### DOCUMENT SECTION
QW to ASCII?

Ian_B · October 24, 2005, 03:50:05 PM

OK, here's a request for help. I'm posting it here 'cos this is where all the mathematically clever people hang out! :bg

I've added below P Dixon's code for converting a positive-only DWORD to the ASCII representation. This is from the old forum and I believe was unchallenged for speed. Unfortunately, my application must be able to handle potential file-sizes of up to a QWORD (2^62-1)... :eek I can't do anything about these specs except support them, and as I will need to write out filesizes and offsets in ASCII, I need a bigger version of this which will manage QWORDs if I am unlucky enough to encounter them. Unfortunately I can't get my head round where to start modifying this, so I'd appreciate any help or suggestions.

IanB

Code Select


.data

        NumText              BYTE 20 DUP (0)

### SOURCE MATERIAL
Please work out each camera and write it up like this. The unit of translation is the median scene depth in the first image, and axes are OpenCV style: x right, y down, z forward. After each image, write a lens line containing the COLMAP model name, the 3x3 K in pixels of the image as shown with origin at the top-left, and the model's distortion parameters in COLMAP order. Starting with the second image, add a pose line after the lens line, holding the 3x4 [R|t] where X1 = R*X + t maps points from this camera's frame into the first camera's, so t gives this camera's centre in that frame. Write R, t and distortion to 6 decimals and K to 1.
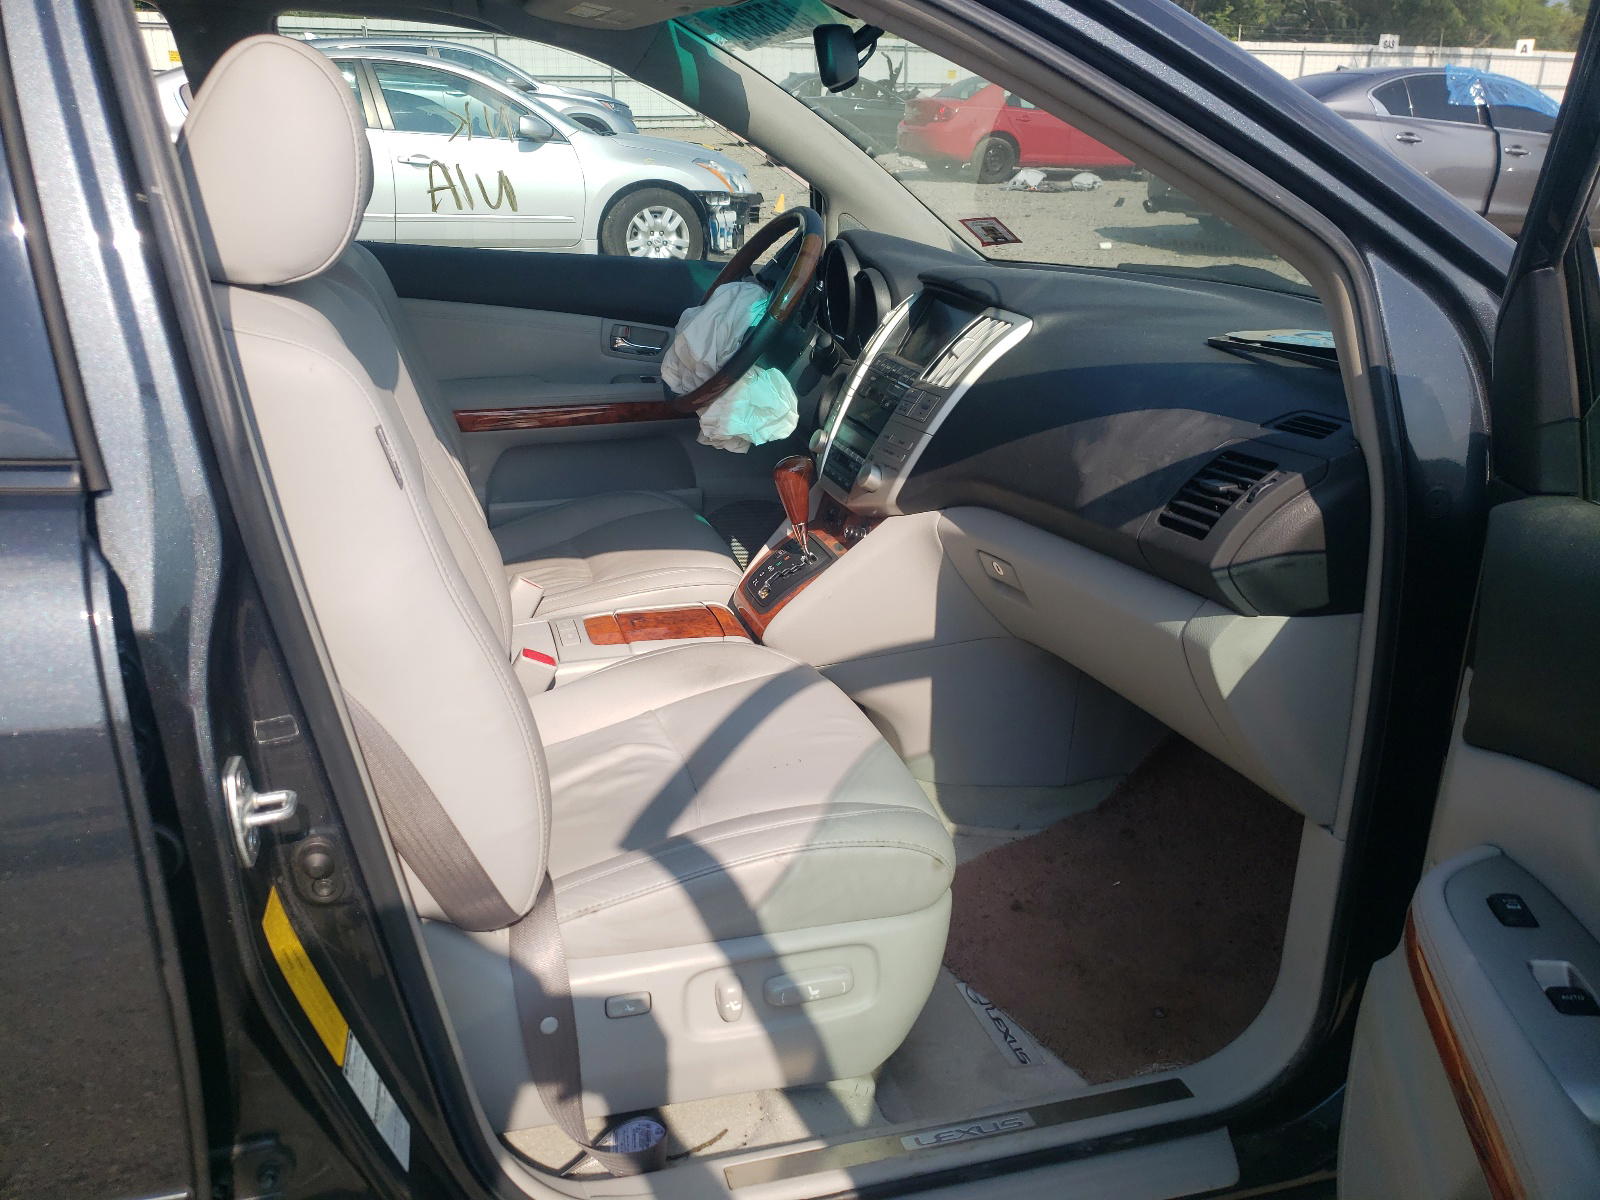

### WHAT TO WORK ON
• 1. Answer these about the forum post on converting a QWORD to ASCII:
(a) Whose code for converting a positive-only DWORD did the poster add?
(b) What maximum file size does the poster's application have to handle?
(c) How many bytes does NumText reserve?
• 2. Extend the forum post on converting a QWORD to ASCII from where it stops.
The lines can be set aside; they aren't needed for any of this.

### ANSWERS BELOW
• 1.
(a) P Dixon's
(b) Up to a QWORD (2^62-1)
(c) 20

• 2.
.code

; «««««««««««««««««««««««««««««««««««««««««««««««««««««««««««««««««««««««««

DWtoASCII    proc
        
 comment    * ------------------------------------------------------------
            Convert positive DWORD to ASCII string (no sign) by Paul Dixon
            with specific references/optimisations added by IanB.

            On entry:
                EAX = value to convert
            On exit:
                EAX = address of result buffer
                NumText buffer contains the ASCII string representation,
                null-terminated.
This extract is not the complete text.